As an Asian American man who is about a couple generations removed from when Alex Tizon first came to America, his experiences written on paper elicited a sense of familiarity, while also confirming my belief that I have been relatively fortunate compared to those who came before me. Time has brought positive change, and while there's a long way to go, the trend points to better things. I felt sad at the pathos that still seems to have a grip on Mr. Tizon, although it is one that has loosened and changed as his views on manliness, duty, and life have changed. And as he theorized about the young, confident (at least on the surface) young Asian men that he has met on his Oregon University campus, my relatively sunnier disposition is likely a result of growing up in a more accepting time, with more examples of Asians in high profile positions that are taking steam out of persistent stereotypes.
I know this review has dragged on, but there were many feelings I felt I needed to put on page about this book.

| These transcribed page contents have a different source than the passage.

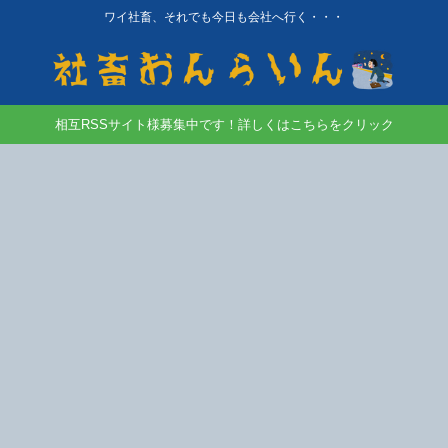
ワイ社畜、それでも今日も会社へ行く・・・
相互RSSサイト様募集中です！詳しくはこちらをクリック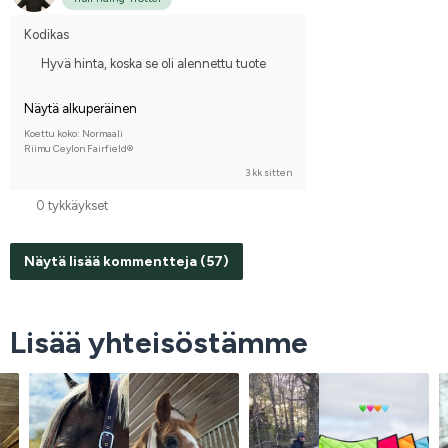
Kodikas
Hyvä hinta, koska se oli alennettu tuote
Näytä alkuperäinen
Koettu koko: Normaali
Riimu Ceylon Fairfield®
3 kk sitten
0 tykkäykset
Näytä lisää kommentteja (57)
Lisää yhteisöstämme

And while the subject matter may on the surface may only pertain to Asian males (and females), it's really about larger issues of self-worth and inner confidence, about finding a place in a world that may put their own, often demeaning and limited expectations on you. Really, anyone can get some perspective and some enlightenment from this half biography, half history lesson.
These ideas aren't new; in fact you can find the same painful experiences expressed in Asian online spaces (like reddit, Twitter, and blogs/podcasts). The main difference is that this book is well-written, expressive, and far more introspective than the often inarticulate frustrations of the online space, which is often tinged and muddled by anger, bitterness, and desperation.
I would implore any Asian American (especially men) to give this a read. Non-Asians can learn a lot as well, but our struggles will likely mean nothing to you as our suffering does not impact the rest of the West in any measurable way.